Sorry for the funky picture sizes... I edited them all the exact same way but one came out bigger and the others came out smaller than the original ones, so I'm sorry if it's difficult to look at and compare.



Goals Progress:
1- 75% compliance or better at my running/HIIT schedule (HIIT on Tuesdays and Thursdays, 1.5mile run once per weekend)
Had to change this goal because my knees got a little messed up and I didn't want to run the risk of hurting them more. So to let them heal on their own I changed this goal to a compliance with the Push-up program instead.
Week 1: 66% (missed Saturday)
Week 2: 100%
Week 3: 66% (missed thursday)
Week 4: 100% (so far)
Total compliance for the month = 9 compliant days out of 11 =
81% compliance.
I think I will change this goal again to a cardio type goal since now I have two push-up oriented goals. Instead of running (which I may do if my knees are not bothering me) I will start doing cardio in the form or either fast walking or the eliptical for 20-30 minutes. Goal will be to do this 3x a week on non-lifting days.
2- 10 real pushups in a row with good form (currently can do 4-5)
OK, I'm going to need to change this goal too... because
I already surpassed it! With my push-up test after week 2 of the program I did
15 good form pushups in a row!
This goal is now changed to 25 pushups in a row by the end of the challenge
3- Lose fat and maintain/gain muscle. Will be measured by photos, measurements, and calipers. Current body fat as per Accumeasure Calipers is 25.5%. Goal BF% for the end of the challenge is 22-23%
See photos above. The measurements may be a little screwy since I did them myself instead of having my bf/trainer do them for me. Some measurements decreased while some increased.
BF% will be tested on 9/5 or 9/6 and I will post the update then.
4- Find something outside of the gym to increase my activity that I enjoy doing... either a dance or martial arts class.

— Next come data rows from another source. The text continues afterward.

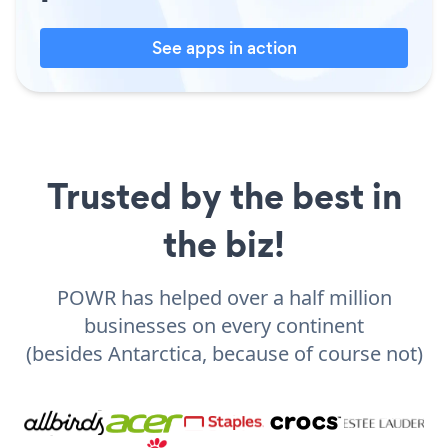
See apps in action
Trusted by the best in
the biz!
POWR has helped over a half million
businesses on every continent
(besides Antarctica, because of course not)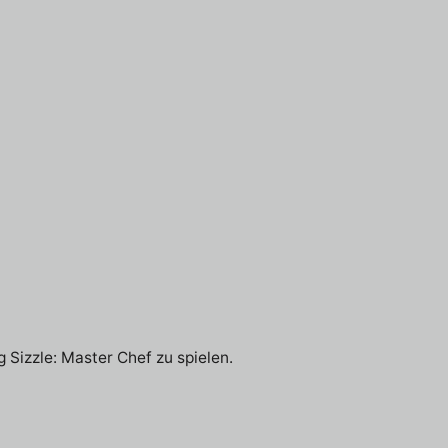
g Sizzle: Master Chef zu spielen.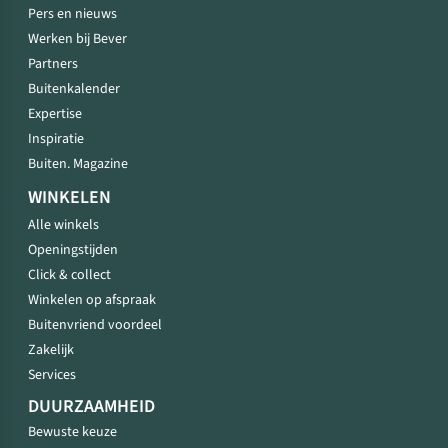
Pers en nieuws
Werken bij Bever
Partners
Buitenkalender
Expertise
Inspiratie
Buiten. Magazine
WINKELEN
Alle winkels
Openingstijden
Click & collect
Winkelen op afspraak
Buitenvriend voordeel
Zakelijk
Services
DUURZAAMHEID
Bewuste keuze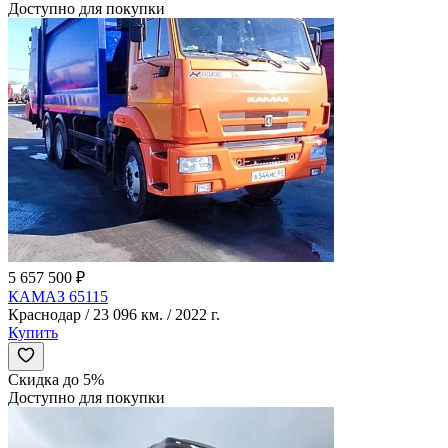
Доступно для покупки
5 657 500 ₽
КАМАЗ 65115
Краснодар / 23 096 км. / 2022 г.
Купить
Скидка до 5%
Доступно для покупки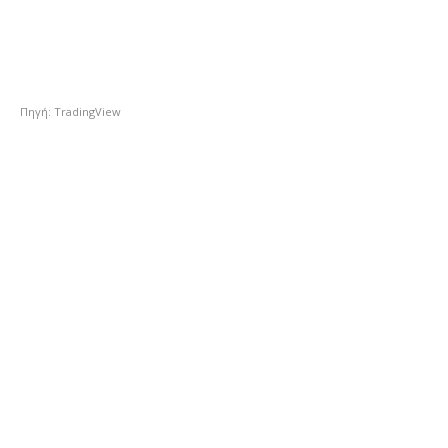
Πηγή: TradingView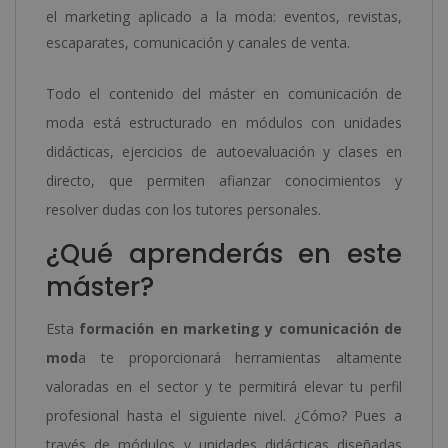
el marketing aplicado a la moda: eventos, revistas,
escaparates, comunicación y canales de venta.
Todo el contenido del máster en comunicación de
moda está estructurado en módulos con unidades
didácticas, ejercicios de autoevaluación y clases en
directo, que permiten afianzar conocimientos y
resolver dudas con los tutores personales.
¿Qué aprenderás en este
máster?
Esta
formación en marketing y comunicación de
mod
a te proporcionará herramientas altamente
valoradas en el sector y te permitirá elevar tu perfil
profesional hasta el siguiente nivel. ¿Cómo? Pues a
través de módulos y unidades didácticas diseñadas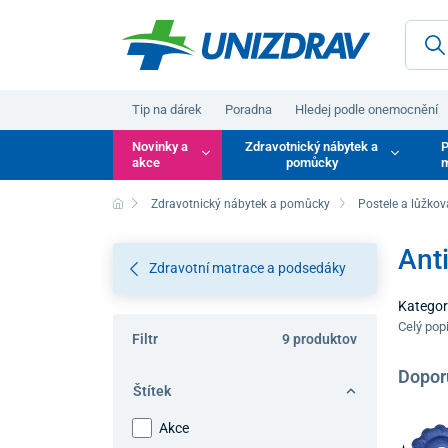
Tip na dárek
Poradna
Hledej podle onemocnění
Novinky a
Zdravotnický nábytek a
P
akce
pomůcky
m
Zdravotnický nábytek a pomůcky
Postele a lůžkov
Ant
Zdravotní matrace a podsedáky
Kategori
či oblas
Celý pop
Filtr
9 produktov
to vést 
během d
Dopor
Štítek
Akce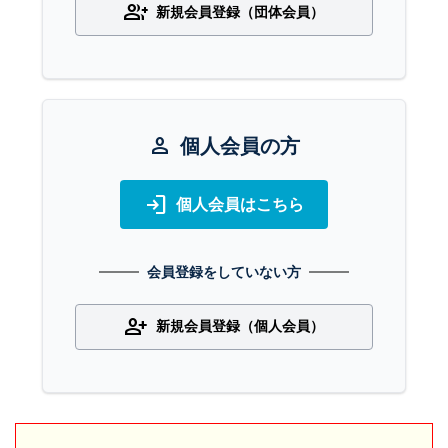
group_add
新規会員登録（団体会員）
person
個人会員の方
login
個人会員はこちら
会員登録をしていない方
person_add
新規会員登録（個人会員）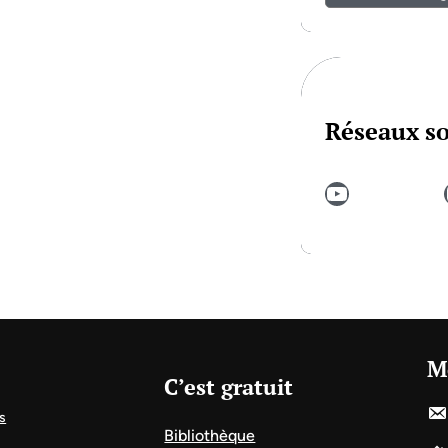
Réseaux s
YouTube
In
M
C’est gratuit
s
Bibliothèque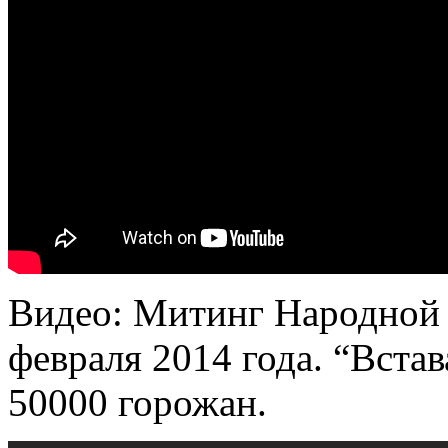
Видео: Митинг Народной 
февраля 2014 года. “Вста
50000 горожан.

I have found a dance place that teaches ballroom dancing, swing, tango, etc. My roommate and I will be signing up for a class that starts in September.
I'll be doing NROL, starting with the Fat-loss programs and working towards strength programs.
My program has changed as well, which those who follow my log already know. My bf/trainer created a program for me to tackle fat loss while preserving as much lean mas as possible if not gaining some in the process. As of this moment, I am getting really sick of high rep sets and I am starting to think of switching to a strength program again. If I get my diet in better check I should be able to pull off some fat loss while gaining strength (I hope) Any ideas/suggestions are appreciated!